━━━━━ Available records ━━━━━

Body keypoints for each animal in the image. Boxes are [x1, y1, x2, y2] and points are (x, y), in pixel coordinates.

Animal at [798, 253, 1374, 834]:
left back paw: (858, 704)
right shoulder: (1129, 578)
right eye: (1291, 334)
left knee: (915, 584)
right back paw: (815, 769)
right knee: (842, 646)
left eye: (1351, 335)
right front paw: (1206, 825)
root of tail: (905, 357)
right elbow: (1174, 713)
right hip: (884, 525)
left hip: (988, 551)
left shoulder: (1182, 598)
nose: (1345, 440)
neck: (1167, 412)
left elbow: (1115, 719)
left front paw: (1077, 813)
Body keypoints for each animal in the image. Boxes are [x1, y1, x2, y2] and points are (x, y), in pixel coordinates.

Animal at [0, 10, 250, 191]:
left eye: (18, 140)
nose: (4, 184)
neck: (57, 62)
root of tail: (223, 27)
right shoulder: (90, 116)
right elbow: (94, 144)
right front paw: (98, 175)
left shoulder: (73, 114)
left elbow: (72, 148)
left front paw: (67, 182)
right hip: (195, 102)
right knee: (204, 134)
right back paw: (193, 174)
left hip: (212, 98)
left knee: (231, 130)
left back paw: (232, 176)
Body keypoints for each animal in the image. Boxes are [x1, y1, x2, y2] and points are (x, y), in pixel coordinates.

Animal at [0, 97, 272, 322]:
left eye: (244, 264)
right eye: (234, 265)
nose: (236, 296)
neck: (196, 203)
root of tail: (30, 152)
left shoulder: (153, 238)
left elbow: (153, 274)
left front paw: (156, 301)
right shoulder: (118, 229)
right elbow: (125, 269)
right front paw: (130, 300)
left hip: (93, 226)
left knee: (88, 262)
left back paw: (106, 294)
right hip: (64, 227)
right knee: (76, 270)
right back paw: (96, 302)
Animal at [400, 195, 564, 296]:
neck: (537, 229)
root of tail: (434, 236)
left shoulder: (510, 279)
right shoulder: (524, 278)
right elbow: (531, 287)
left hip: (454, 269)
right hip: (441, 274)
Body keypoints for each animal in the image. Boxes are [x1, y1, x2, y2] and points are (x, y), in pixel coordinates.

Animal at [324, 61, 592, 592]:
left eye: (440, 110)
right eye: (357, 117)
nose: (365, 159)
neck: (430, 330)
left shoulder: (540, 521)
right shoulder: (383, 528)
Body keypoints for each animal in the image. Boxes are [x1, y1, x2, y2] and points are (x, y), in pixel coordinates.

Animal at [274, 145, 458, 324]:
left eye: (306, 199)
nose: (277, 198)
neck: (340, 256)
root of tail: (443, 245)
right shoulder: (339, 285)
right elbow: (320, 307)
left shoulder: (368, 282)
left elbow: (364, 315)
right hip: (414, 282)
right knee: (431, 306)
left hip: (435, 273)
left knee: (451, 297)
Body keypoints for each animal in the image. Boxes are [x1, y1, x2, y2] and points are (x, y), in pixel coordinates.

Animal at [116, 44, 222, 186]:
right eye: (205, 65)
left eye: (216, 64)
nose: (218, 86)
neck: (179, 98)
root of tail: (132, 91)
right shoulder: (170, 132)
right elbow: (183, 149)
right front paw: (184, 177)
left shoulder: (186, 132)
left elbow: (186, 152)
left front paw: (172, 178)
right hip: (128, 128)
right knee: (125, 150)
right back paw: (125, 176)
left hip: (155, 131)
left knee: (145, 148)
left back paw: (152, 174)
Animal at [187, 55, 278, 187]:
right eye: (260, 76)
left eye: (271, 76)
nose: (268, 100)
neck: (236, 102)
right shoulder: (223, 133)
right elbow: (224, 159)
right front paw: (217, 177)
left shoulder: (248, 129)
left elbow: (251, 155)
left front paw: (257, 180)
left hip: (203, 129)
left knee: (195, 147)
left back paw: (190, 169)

━━━━━

• _Instructions for the task_:
Check each line of the listing for "tail", and copy the ones that hold it.

• _Reply_:
root of tail: (905, 357)
root of tail: (223, 27)
root of tail: (30, 152)
root of tail: (434, 236)
root of tail: (443, 245)
root of tail: (132, 91)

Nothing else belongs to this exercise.